Instructions to follow
Go through the entries, filter for the word "reset", and copy every line that has it.

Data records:
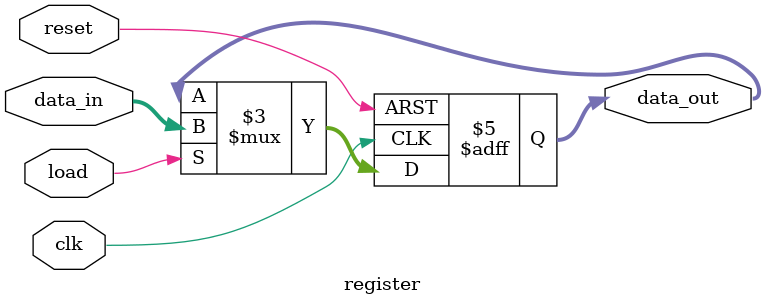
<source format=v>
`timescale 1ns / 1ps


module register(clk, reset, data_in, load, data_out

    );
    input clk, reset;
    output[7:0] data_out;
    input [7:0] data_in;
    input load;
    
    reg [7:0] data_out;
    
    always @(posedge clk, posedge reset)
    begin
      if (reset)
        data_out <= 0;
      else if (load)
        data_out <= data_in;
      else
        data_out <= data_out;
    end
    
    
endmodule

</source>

...

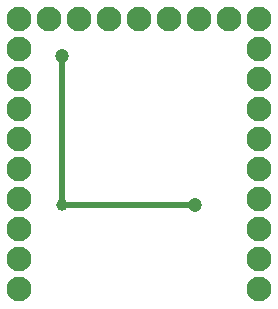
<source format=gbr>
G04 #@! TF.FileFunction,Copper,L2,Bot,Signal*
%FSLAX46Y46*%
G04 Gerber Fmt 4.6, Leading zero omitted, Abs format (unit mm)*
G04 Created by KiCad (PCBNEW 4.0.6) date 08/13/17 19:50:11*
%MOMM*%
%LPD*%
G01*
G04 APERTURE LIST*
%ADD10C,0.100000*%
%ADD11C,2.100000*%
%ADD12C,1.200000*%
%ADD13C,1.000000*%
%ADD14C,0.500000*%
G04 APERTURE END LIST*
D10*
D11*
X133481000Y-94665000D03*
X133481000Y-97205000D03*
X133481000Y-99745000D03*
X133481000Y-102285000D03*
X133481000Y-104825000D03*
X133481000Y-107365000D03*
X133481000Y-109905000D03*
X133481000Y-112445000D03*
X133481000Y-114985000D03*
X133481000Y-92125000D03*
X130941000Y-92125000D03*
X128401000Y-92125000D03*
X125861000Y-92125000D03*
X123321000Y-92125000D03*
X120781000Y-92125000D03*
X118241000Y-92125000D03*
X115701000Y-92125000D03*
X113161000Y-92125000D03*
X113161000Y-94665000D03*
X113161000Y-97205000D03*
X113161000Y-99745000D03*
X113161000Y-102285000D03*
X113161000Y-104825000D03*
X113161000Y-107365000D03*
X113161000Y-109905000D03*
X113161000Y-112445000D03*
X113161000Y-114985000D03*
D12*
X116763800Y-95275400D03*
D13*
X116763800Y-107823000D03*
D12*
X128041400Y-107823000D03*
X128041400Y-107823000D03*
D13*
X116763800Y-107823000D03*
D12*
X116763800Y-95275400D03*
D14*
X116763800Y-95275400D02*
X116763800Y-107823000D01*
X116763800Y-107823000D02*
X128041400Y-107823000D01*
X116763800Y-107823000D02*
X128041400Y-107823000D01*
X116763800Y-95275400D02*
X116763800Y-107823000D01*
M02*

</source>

The answer
module register(clk, reset, data_in, load, data_out
    input clk, reset;
    always @(posedge clk, posedge reset)
      if (reset)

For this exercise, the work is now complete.